EXERCISE DETAILS ▸ In the records below, retype the part that opens with the line containing "country: Bahamas" and closes with the line containing "county / district: San Diego". Copy every line between them exactly, including both of those lines.

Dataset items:
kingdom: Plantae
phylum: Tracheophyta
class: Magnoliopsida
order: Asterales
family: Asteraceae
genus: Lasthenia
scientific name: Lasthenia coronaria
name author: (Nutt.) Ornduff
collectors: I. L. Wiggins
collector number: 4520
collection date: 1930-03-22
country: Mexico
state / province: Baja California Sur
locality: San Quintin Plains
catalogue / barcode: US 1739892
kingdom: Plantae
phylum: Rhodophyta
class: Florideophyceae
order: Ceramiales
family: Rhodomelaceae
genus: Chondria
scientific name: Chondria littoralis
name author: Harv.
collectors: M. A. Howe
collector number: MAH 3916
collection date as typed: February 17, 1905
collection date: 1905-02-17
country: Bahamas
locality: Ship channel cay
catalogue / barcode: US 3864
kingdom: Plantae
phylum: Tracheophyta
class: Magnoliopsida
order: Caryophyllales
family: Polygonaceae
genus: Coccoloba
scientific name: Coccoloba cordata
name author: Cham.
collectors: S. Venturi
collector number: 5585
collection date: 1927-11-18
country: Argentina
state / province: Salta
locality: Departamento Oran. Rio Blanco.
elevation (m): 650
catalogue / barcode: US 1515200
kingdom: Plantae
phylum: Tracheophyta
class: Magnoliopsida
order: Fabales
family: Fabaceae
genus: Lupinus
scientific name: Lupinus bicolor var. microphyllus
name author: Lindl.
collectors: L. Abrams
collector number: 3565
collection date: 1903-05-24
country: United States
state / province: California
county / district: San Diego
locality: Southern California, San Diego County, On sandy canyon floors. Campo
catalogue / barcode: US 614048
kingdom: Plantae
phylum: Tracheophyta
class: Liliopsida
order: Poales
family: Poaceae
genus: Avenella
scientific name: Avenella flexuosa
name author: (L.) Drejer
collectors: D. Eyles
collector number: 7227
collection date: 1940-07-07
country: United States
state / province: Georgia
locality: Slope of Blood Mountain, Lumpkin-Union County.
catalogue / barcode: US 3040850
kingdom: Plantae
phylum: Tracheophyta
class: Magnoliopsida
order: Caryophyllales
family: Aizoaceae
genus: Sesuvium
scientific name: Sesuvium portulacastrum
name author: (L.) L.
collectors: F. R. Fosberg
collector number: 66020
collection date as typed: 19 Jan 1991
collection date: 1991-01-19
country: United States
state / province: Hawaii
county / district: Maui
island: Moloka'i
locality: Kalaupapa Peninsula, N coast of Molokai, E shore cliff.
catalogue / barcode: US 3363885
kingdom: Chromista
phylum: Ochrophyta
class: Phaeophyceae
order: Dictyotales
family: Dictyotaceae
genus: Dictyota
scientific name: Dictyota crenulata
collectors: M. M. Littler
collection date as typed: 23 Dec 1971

ANSWER FOR THE TASK ▸
country: Bahamas
locality: Ship channel cay
catalogue / barcode: US 3864
kingdom: Plantae
phylum: Tracheophyta
class: Magnoliopsida
order: Caryophyllales
family: Polygonaceae
genus: Coccoloba
scientific name: Coccoloba cordata
name author: Cham.
collectors: S. Venturi
collector number: 5585
collection date: 1927-11-18
country: Argentina
state / province: Salta
locality: Departamento Oran. Rio Blanco.
elevation (m): 650
catalogue / barcode: US 1515200
kingdom: Plantae
phylum: Tracheophyta
class: Magnoliopsida
order: Fabales
family: Fabaceae
genus: Lupinus
scientific name: Lupinus bicolor var. microphyllus
name author: Lindl.
collectors: L. Abrams
collector number: 3565
collection date: 1903-05-24
country: United States
state / province: California
county / district: San Diego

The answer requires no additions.